Here’s another deserving Nobel candidate, whose poetic power is fully comparable with Bob Dylan’s, even if his civic pathos is different.

Lest you may get the impression that the Russians shun prose as a means of political self-expression, allow me to assure you this isn’t the case.

Moreover, the erudition of Russia’s commentators fully matches the poetic sensibility of her bards.

For example, the most widely viewed talk show on Russian state television (which is to say Russian television) got to the bottom of the West’s hostile reaction to Russia’s reclaiming her rightful property:

The vengeful West has imposed sanctions “because 500 years ago Russia declined to accept the crown from the Pope’s hands.”

This regrettably fails to explain why mainly Protestant countries, such as the USA or Britain, have imposed the same sanctions as the Popish Italy or France.
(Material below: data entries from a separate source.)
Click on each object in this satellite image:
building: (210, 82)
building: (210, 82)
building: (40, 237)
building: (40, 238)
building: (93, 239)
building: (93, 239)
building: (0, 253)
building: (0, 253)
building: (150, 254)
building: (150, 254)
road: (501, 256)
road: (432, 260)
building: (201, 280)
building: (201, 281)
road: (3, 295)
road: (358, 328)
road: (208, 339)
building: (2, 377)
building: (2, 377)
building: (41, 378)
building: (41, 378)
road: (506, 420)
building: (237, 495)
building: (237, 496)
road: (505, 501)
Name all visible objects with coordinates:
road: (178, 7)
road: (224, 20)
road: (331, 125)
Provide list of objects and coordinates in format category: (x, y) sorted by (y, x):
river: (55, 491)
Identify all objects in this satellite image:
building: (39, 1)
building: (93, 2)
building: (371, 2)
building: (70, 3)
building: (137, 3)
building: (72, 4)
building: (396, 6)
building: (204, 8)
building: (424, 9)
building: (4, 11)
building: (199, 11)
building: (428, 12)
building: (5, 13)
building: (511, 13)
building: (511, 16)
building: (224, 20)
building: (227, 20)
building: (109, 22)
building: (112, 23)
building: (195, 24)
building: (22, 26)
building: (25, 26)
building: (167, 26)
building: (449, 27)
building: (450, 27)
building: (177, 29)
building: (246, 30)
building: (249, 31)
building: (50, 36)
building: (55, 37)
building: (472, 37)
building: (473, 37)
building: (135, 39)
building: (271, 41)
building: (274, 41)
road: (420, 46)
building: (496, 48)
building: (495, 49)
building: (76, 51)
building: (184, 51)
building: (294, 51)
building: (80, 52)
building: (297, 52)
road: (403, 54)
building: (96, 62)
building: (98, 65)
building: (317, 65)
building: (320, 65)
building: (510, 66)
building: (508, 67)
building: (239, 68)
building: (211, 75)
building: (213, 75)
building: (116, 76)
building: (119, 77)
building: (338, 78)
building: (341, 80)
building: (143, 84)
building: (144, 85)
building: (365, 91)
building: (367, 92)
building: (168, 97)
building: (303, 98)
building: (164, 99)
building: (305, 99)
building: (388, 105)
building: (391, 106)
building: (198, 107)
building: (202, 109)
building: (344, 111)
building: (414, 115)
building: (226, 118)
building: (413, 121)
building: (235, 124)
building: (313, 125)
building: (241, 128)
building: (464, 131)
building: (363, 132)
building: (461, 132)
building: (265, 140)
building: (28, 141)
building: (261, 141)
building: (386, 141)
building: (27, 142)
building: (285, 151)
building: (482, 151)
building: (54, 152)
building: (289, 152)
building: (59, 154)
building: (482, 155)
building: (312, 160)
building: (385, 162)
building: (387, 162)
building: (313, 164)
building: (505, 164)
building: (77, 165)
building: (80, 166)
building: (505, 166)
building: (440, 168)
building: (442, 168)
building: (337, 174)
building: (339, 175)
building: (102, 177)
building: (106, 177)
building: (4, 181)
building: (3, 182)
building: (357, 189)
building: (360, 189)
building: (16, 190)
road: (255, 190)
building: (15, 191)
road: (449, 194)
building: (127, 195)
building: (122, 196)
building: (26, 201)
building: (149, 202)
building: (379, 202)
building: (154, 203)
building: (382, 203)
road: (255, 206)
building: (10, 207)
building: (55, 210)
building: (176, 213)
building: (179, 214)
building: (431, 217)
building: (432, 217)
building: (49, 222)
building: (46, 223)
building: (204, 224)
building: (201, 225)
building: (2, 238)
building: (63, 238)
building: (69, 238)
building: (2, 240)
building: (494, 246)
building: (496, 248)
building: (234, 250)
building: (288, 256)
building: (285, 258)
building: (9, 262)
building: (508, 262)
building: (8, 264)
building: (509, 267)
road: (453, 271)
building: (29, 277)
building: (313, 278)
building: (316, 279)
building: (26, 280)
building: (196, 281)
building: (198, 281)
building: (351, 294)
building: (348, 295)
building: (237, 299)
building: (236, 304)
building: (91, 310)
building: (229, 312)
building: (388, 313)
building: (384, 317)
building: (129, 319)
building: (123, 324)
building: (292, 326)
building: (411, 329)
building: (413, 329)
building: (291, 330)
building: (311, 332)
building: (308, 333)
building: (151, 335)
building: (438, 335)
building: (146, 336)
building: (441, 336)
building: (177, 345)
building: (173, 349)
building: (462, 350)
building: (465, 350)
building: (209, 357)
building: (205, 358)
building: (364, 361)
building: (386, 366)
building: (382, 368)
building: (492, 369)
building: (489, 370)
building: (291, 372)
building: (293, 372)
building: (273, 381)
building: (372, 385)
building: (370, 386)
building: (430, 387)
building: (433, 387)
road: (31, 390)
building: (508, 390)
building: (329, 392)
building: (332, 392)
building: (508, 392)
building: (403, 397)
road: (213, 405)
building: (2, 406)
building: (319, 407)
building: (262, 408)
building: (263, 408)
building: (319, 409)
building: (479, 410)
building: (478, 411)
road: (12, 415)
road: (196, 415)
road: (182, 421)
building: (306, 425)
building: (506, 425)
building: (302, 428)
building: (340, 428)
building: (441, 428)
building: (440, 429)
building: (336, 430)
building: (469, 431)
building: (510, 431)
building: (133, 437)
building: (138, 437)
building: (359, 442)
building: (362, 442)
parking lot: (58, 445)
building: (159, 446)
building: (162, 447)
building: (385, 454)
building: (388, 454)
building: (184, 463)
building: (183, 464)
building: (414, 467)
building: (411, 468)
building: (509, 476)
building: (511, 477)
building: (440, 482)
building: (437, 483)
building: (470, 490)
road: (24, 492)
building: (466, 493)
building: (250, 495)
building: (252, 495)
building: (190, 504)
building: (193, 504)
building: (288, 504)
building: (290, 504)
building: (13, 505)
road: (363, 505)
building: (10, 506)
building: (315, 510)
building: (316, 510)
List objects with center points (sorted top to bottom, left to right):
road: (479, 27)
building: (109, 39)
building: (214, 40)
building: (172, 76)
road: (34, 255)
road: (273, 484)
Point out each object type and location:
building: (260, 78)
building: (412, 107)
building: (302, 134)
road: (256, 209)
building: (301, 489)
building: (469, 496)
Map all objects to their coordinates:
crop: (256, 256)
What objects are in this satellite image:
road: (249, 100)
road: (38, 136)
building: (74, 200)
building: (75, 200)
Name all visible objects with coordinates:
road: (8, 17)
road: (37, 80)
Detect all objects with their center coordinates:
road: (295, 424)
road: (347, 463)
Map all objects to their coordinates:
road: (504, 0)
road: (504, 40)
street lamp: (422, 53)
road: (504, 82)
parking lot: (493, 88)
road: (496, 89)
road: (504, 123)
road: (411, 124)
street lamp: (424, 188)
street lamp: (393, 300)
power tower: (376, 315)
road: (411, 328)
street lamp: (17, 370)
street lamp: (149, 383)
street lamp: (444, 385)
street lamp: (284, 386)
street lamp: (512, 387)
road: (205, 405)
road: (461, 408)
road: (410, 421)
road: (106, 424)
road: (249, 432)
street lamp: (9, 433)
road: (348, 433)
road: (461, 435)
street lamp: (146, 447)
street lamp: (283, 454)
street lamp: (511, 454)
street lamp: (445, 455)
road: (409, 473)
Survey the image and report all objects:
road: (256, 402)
Also, dating the Catholic Russophobia back precisely to the early 16th century strikes one as slightly arbitrary, what with the Reformation diminishing papal power in Europe at exactly that time.

Yet the Papist angle is self-evident to Russian audiences, what with their possessing the Gnostic knowledge inaccessible for Westerners. As an ex-Russian myself, I can try to fill in the blanks for your benefit.

Half of Europe rejected Roman Catholicism 500 years ago, and so did Russia. (Actually the Russians did so in 988 by opting for the Byzantine rite, but what’s a few centuries among friends? It’s the thought that counts.)

Unlike the Russians, however, the West still feels guilty about this apostasy, an emotion universally known to make people seek scapegoats. In this instance it’s Russia, which remains staunchly anti-Catholic, and indeed anti-Western, to this day.

Hence, 500 years after half of them rejected Catholicism the dastardly Westerners have decided to punish Russia for doing the same. Only a Judaeo-fascist Nazi Banderite would detect a causal relationship between the sanctions and Russia’s aggression against the Ukraine.

Gnostic Russians are capable of discerning real, as opposed to trumped-up, causal relationships. Thus that very talk show explained that those opposing Russia in eastern Ukraine are the same people who are decapitating hostages in northern Iraq.

And even if they aren’t exactly the same people, they are certainly driven by the same evil forces. This equates the Ukraine with the Islamic State, and just to think that the Ukies stubbornly claim to be as Christian as the Russians themselves.

It’s time the world saw through their heinous subterfuge; it’s time the Patriarch of the Ukrainian Orthodox Church (recently anathemised by the Moscow KGB Patriarchate) referred to himself by his real, if hitherto secret, title: the Ayatollah of Kiev.

Isn’t Putin’s propaganda fun? One does wish the Hitchenses and Bookers of this world knew enough Russian to follow it.

“People who don’t read the papers,” said Ostap Bender, the hero of the most popular Soviet novels Twelve Chairs and The Golden Calf, “ought to be killed on the spot.”

The death penalty would be a bit harsh; public recantation would suffice. Or perhaps a Catholic-style mea culpa would be just the ticket.